2. The district court correctly found that Colosimo and Blanchar owed Pisa a duty. "[O]ne who assumes to act, even though gratuitously, may thereby become subject to the duty of acting carefully, if he acts at all." Thelen v. Spilman, 251 Minn. 89, 97, 86 N.W.2d 700, 706 (1957) (citation and quotation omitted). Similarly, when several people are occupied in the same task, and the negligent behavior of one or more of them could injure others, all have a duty to "exercise the care and skill ordinarily employed by prudent men in similar circumstances." Schmidt v. Beninga, 285 Minn. 477, 487, 173 N.W.2d 401, 406 (1970).
3. The district court found that Pisa assumed any risk involved in moving the table top. The assumption of risk doctrine is applicable where one has knowledge of the risk, appreciates the risk, and has a chance to avoid it but voluntarily chooses to undertake the risk anyway. Evanson v. Jerowski, 308 Minn. 113, 118, 241 N.W.2d 636, 640 (1976). Minnesota recognizes two types of assumption of risk: primary and secondary. Secondary assumption of risk is a type of contributory negligence. Andren v. White-Rodgers Co., 465 N.W.2d 102, 104 (Minn. App. 1991), review denied (Minn. Mar. 27, 1991).

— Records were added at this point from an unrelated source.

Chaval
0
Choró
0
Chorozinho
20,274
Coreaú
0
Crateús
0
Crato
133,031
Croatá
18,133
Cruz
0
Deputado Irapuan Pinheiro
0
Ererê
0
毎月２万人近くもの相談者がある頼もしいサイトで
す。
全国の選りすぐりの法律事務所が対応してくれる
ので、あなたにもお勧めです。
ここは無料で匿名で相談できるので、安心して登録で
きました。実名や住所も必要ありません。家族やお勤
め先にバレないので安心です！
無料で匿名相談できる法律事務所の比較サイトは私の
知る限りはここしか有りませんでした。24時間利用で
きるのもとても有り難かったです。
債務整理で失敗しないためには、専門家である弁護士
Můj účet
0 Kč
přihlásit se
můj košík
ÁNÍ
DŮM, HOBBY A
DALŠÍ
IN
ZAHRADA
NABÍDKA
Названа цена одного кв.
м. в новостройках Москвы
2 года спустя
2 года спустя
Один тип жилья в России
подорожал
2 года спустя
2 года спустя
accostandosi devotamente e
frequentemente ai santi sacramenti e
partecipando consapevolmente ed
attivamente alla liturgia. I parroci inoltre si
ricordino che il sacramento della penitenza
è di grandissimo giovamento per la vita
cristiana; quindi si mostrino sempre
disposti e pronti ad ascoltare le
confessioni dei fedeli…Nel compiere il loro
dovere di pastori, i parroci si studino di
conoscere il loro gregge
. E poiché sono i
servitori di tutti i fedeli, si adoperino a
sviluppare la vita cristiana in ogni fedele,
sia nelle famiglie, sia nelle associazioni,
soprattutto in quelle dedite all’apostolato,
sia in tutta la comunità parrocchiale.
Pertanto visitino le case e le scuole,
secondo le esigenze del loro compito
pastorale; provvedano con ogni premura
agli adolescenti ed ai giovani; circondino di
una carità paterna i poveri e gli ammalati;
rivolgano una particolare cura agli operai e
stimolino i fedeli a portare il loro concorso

Assumption of risk is a question of law where the facts are undisputed and only one conclusion may be drawn from those facts. Id. at 105. Where there are two versions of the facts, however, whether either primary assumption of risk or comparative negligence applies is a question of fact for the jury. See Wagner v. Thomas J. Obert Enters., 396 N.W.2d 223, 226 (Minn. 1986). But here, as the district court found, "[b]ecause Blanchar and Colosimo owed a duty of reasonable care to the Plaintiff and there exists a material issue of fact in dispute, summary judgment due to a lack of legal duty as to these Defendants is inappropriate."

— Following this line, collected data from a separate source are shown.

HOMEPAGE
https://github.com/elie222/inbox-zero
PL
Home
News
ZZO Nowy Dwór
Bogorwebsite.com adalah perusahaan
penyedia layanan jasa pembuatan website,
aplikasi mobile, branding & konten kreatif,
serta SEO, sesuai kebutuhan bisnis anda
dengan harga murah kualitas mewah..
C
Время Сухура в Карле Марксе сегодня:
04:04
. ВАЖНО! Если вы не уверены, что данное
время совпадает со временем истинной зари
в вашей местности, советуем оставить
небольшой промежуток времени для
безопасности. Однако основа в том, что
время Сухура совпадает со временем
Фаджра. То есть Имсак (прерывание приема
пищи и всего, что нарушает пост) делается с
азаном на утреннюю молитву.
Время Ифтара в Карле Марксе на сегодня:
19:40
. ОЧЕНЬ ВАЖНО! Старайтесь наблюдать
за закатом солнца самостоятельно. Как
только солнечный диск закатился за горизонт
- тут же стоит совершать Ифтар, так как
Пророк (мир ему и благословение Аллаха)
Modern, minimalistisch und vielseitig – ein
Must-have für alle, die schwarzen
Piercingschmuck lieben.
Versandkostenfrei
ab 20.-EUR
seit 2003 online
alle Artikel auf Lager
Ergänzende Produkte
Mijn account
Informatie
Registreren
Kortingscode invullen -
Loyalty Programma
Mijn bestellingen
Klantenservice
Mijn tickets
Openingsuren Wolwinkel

4. Pisa also contends that a joint enterprise existed, in which case Olson, Blanchar, and Colosimo may be held vicariously liable for each others' negligence. "Whether joint enterprise exists is a question of law." Weber by Sanft v. Goetzke, 371 N.W.2d 611, 616 (Minn. App. 1985), review denied (Minn. Sep. 16, 1985) (citations omitted). Under this theory, all parties must have been engaged in a common purpose, and all must have had some legal right to control the remaining parties' actions. See, e.g., Delgado v. Lohmar, 289 N.W.2d 479, 482 (Minn. 1979).
There is no dispute that the parties were engaged in a common purpose. The parties did not, however, have "an equal right to direct and govern the movements and conduct of every other participant with respect thereto," Spannaus v. Otolaryngology Clinic, 308 Minn. 334, 339, 242 N.W.2d 594, 597 (1976), or "an enforceable right to control the movements of another." Weber by Sanft, 371 N.W.2d at 616.
There was never a specific plan to move the table top. The operation was, in Pisa's words, "just a bunch of guys going to help a guy out." No one shared moving equipment or tools. No member had legal control over the others, or an enforceable right to control their movements. Furthermore, this was a gratuitous and voluntary activity, and our supreme court has been reluctant to impose the mantle of a joint enterprise on such activities. See Weber by Sanft, 371 N.W.2d at 616; see also Delgado, 289 N.W.2d at 483. The district court was correct in finding that a joint venture did not exist.
Affirmed in part, reversed in part, and remanded.